Taxing authority and tax law
Tax authority: Ministry of Finance of the Republic of Lithuania and the State Tax Inspectorate.
Tax law: The arm’s length principle is established in the Corporate Income Tax of Lithuania and its implementation rules introduced in 2004.
Relevant regulations and rulings
- Article 40 of the Law on the Corporate Income Tax of Lithuania
- Order of the Minister of Finance No 1K- 123 as of 9 April 2004 on transfer pricing evaluation and documentation rules
- Order of the Head of the State Tax Inspectorate No VA-27 as of 22 March 2005, on the associated party transaction disclosure in the annual corporate income tax return
OECD guidelines treatment
The use of the OECD Transfer Pricing Guidelines for Multinational Enterprises and Tax Administrators is explicitly advocated in the regulations and rulings applicable in Lithuania. Other OECD papers, such as regarding business restructurings and profit allocation to permanent establishments, are not explicitly implemented in the Lithuanian legislation, however, in practice they are frequently referred to for practical guidance.
Priorities/pricing methods
Transaction-based methods are preferred over profit-based methods. Taxpayers are encouraged to use profit-based methods only if transaction-based methods are not sufficient. Taxpayers are not required to use more than one method; however, a combination of methods may be used in all cases providing support for the decision to apply any particular method.
Transfer pricing penalties
There are no specific transfer pricing penalties. General tax penalties applicable in the case of the taxable income adjustments by the tax authority are equal to 10% to 50% of the tax additionally calculated. In addition, the penalty interest will apply.

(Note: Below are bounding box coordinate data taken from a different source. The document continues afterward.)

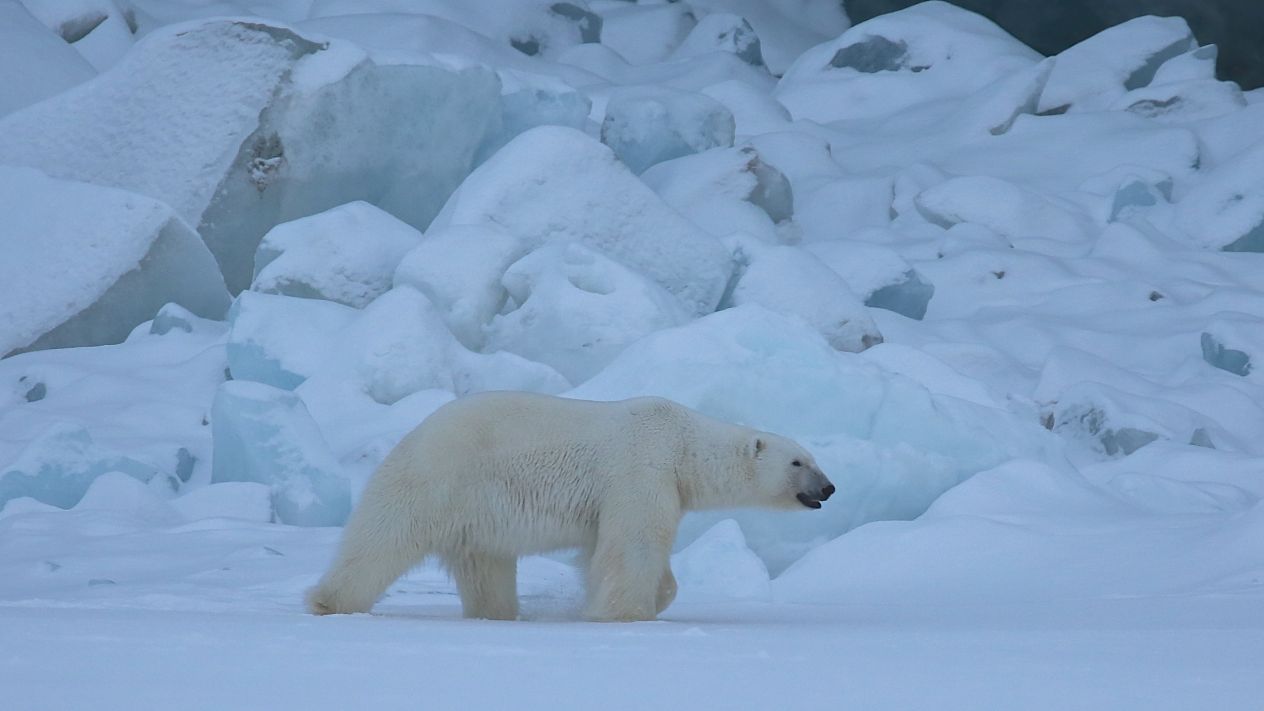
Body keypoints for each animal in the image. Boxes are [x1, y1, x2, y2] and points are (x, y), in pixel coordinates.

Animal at [307, 389, 834, 617]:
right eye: (798, 462)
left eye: (813, 457)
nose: (829, 489)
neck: (682, 443)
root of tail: (411, 435)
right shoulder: (641, 470)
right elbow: (633, 546)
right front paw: (624, 612)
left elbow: (617, 547)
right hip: (437, 481)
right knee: (380, 540)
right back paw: (329, 601)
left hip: (474, 515)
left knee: (486, 567)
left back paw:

There are no special penalties related to the non-provision of the transfer pricing documentation at the request of the tax authorities.
Penalty relief
No penalty relief regime applicable.
Documentation requirements
The transfer pricing documentation requirements are binding for resident and non-resident legal entities registered as corporate income taxpayers in Lithuania, whose revenues in Lithuania in the year before the transactions were conducted exceeded EUR 2.9m.
In addition, transfer pricing documentation requirements are applicable to the credit institutions such as banks and entities providing financial services (e.g., insurance companies), irrespective of their revenue size.
The transfer pricing documentation has to contain:
- Details of the transactions
- Terms and conditions of the transactions
- Participants in the transactions, including their legal and organizational structure
- Functions performed, property used or contributed and the risks assumed by the parties
- Data and methods considered and the analyses performed to determine the transfer prices
- All relevant assumptions, strategies and policies that influenced the determination of the methods applied
In general, the OECD guidelines’ principles are to be followed.
Documentation deadlines
There are no specific requirements or schedules for the preparation of transfer pricing documentation. Taxpayers must submit the transfer pricing documentation within 30 days of the corresponding notice by the tax authorities.
Statute of limitations on transfer pricing assessments
Transfer pricing assessments may occur during the five years before the year in which the assessment takes place.
Return disclosures/related-party disclosures
An associated party disclosure annex to the annual corporate income tax return has to be submitted within nine months after the end of each tax period, in case the associated-party transactions of the taxpayer exceed in annual value approximately EUR 87,000. In the annex, taxpayers are required to inform the tax authorities whether any prescribed transfer pricing methods have been used in the transactions disclosed.
Audit risk/transfer pricing scrutiny
Taxpayers in Lithuania run a high risk that transfer prices will be scrutinized during a tax audit.
APA opportunity
Currently, the Lithuanian tax laws do not provide for an opportunity to conclude APAs.